» Görev
Lütfen okuma parçasında "Üretime başladıklarını ve" ifadesinden "yaptığını dile getirdi." ifadesine kadar uzanan bölümü hiç değiştirmeden yeniden yazın.

» Okuma parçası
== == ==
Müşteki Osman Şaş, Türk Patent Enstitüsü'ne 2011 yılında "İstikbal Osman Şaş Sucukları" markasıyla başvuruda bulunduğunu ve kabul edildiğini söyledi.
Üretime başladıklarını ve sonrasında Boydak Grubu tarafından baskı gördüklerini iddia eden Şaş, "Üretim ortağımız firmaya ve mal aldığımız firmalara bizimle çalışmaları yönünde baskı yaptılar. Biz emniyete şikayette bulunduk. Gasp büroda ifade verdik. Gasp büro müdürü 'Boydakları buraya getirmek zannettiğiniz kadar kolay değil.' dedi. Nereye başvurduysak bir sonuç alamadık. Avukatımıza bile baskı yaptılar." dedi.
Tutuklu sanık Memduh Boydak ise Şaş'ın suçlamaları karşısında "Bunlara baskı yapanın Allah belasını versin. 'Boydaklar bize baskı yaptı.' diyorlar. Kim yapmış, isim verebiliyorlar mı?" diye konuştu.
Müşteki sanık Yılmaz Akansu da fakir çocukları okutabilmek için Kılıçarslan Eğitim Vakfını kurduklarını ve Yönetim Kurulu Başkanı olarak görev yaptığını dile getirdi.
== == ==
(Anahtar nokta koordinat verileri)
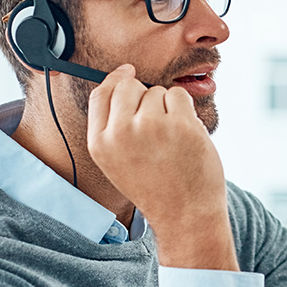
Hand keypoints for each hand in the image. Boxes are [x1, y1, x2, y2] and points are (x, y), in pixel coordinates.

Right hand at [87, 65, 237, 270]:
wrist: (185, 214)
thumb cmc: (156, 186)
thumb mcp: (117, 160)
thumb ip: (114, 124)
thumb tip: (124, 76)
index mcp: (100, 143)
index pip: (101, 94)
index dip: (115, 78)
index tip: (127, 72)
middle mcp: (121, 132)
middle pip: (129, 86)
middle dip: (145, 97)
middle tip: (157, 126)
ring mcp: (151, 126)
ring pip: (157, 91)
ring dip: (168, 108)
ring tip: (171, 140)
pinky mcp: (180, 124)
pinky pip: (179, 95)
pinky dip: (186, 110)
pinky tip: (185, 136)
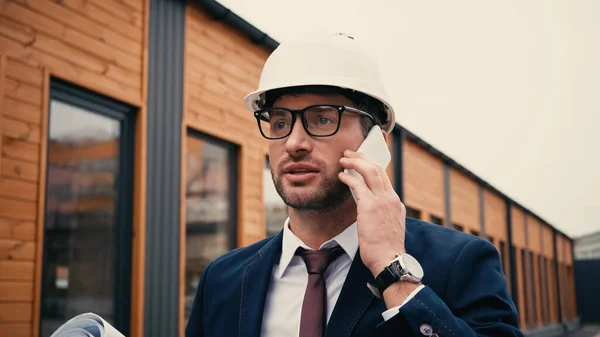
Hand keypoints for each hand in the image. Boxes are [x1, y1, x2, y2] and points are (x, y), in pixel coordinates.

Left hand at [338, 150, 406, 276]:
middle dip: (363, 157)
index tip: (362, 161)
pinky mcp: (371, 207)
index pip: (384, 178)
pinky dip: (348, 178)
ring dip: (355, 162)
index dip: (372, 166)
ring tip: (343, 159)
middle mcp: (391, 198)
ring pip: (370, 171)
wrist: (390, 260)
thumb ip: (380, 214)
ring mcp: (382, 201)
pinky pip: (358, 185)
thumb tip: (367, 209)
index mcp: (395, 203)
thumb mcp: (387, 227)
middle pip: (378, 168)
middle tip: (350, 153)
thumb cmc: (385, 249)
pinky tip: (341, 176)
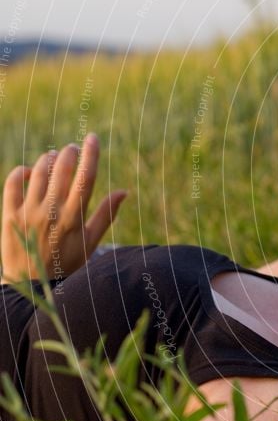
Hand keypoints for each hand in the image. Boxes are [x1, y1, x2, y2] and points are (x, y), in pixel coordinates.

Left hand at [1, 133, 127, 283]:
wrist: (31, 283)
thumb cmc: (67, 262)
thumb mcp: (91, 242)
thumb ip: (106, 214)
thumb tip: (124, 191)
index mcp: (75, 217)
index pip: (85, 177)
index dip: (91, 154)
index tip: (92, 138)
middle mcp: (51, 212)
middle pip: (62, 169)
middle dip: (69, 152)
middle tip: (72, 148)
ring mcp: (28, 212)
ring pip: (39, 172)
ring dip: (48, 159)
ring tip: (53, 157)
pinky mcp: (9, 214)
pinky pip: (13, 182)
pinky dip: (22, 171)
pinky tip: (30, 172)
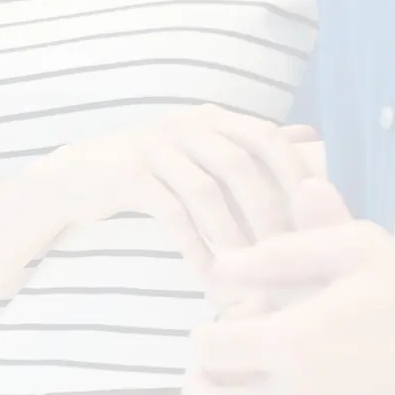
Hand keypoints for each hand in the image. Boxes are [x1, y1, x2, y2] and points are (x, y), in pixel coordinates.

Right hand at [24, 106, 322, 272]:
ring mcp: (155, 146)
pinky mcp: (129, 173)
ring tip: (250, 275)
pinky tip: (208, 276)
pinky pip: (171, 212)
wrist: (76, 176)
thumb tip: (311, 136)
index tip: (318, 220)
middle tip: (288, 259)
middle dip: (268, 214)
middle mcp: (186, 124)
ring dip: (232, 236)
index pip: (267, 137)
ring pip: (207, 191)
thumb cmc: (151, 169)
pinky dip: (194, 246)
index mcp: (212, 118)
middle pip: (240, 165)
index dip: (295, 175)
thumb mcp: (200, 149)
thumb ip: (249, 145)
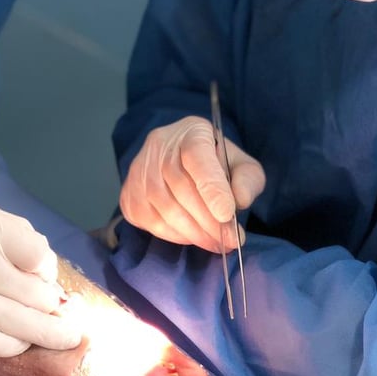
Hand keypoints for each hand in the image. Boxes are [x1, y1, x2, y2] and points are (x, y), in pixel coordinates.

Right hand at [0, 164, 81, 357]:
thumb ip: (0, 235)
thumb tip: (40, 271)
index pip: (35, 251)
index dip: (47, 271)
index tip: (47, 282)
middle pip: (30, 292)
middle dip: (58, 314)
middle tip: (78, 327)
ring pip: (11, 321)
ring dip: (41, 334)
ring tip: (61, 340)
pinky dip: (5, 345)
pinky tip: (17, 345)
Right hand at [119, 116, 265, 251]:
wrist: (181, 160)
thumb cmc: (215, 164)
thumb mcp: (241, 165)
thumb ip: (247, 179)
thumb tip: (239, 200)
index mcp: (191, 132)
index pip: (197, 156)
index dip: (211, 187)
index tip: (227, 215)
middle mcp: (159, 146)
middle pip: (180, 187)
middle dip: (208, 220)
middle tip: (230, 240)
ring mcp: (139, 169)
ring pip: (164, 207)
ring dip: (193, 232)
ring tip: (216, 243)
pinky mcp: (129, 193)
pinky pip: (150, 220)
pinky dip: (174, 235)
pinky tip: (193, 237)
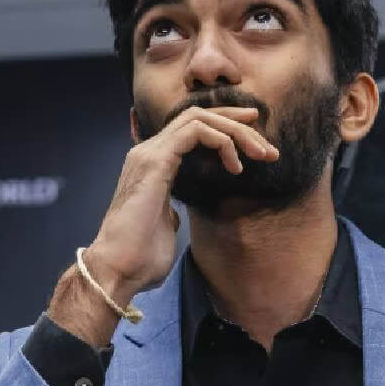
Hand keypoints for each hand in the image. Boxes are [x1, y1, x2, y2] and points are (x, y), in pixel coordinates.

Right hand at [48, 106, 278, 347]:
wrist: (119, 269)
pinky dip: (221, 141)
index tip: (254, 138)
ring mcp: (150, 153)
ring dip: (235, 132)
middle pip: (198, 116)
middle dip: (236, 124)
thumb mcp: (164, 228)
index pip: (191, 129)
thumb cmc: (141, 257)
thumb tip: (178, 214)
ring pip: (198, 118)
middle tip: (266, 145)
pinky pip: (195, 132)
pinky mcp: (155, 161)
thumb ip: (171, 213)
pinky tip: (235, 165)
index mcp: (153, 165)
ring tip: (260, 155)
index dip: (224, 128)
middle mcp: (149, 152)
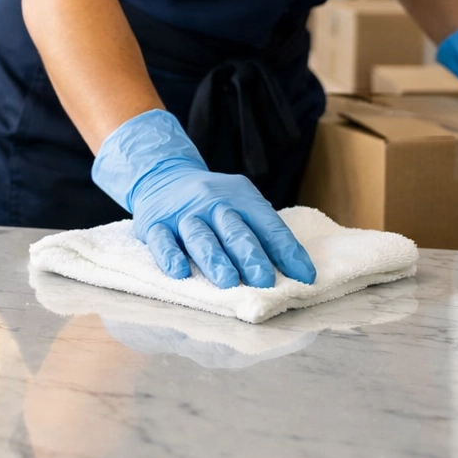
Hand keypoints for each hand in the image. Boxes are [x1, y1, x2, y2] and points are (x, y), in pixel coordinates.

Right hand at [91, 109, 316, 288]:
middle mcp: (212, 203)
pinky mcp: (154, 224)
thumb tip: (296, 272)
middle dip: (250, 255)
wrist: (162, 175)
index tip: (304, 277)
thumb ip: (261, 231)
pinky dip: (169, 256)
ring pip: (200, 236)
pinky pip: (161, 240)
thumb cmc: (211, 202)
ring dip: (214, 259)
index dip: (287, 251)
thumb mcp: (239, 204)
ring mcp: (182, 214)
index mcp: (241, 198)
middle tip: (263, 280)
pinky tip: (178, 272)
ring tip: (227, 281)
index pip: (268, 225)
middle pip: (234, 230)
== == ==
» Yanıt
Üretime başladıklarını ve sonrasında Boydak Grubu tarafından baskı gördüklerini iddia eden Şaş, "Üretim ortağımız firmaya ve mal aldığımız firmalara bizimle çalışmaları yönünde baskı yaptılar. Biz emniyete şikayette bulunduk. Gasp büroda ifade verdik. Gasp büro müdürü 'Boydakları buraya getirmek zannettiğiniz kadar kolay değil.' dedi. Nereye başvurduysak bir sonuç alamadık. Avukatımıza bile baskı yaptılar." dedi.
Tutuklu sanık Memduh Boydak ise Şaş'ın suçlamaları karşısında "Bunlara baskı yapanın Allah belasını versin. 'Boydaklar bize baskı yaptı.' diyorlar. Kim yapmış, isim verebiliyorlar mı?" diye konuştu.
Müşteki sanık Yılmaz Akansu da fakir çocukları okutabilmek için Kılıçarslan Eğitim Vakfını kurduklarını ve Yönetim Kurulu Başkanı olarak görev yaptığını dile getirdi.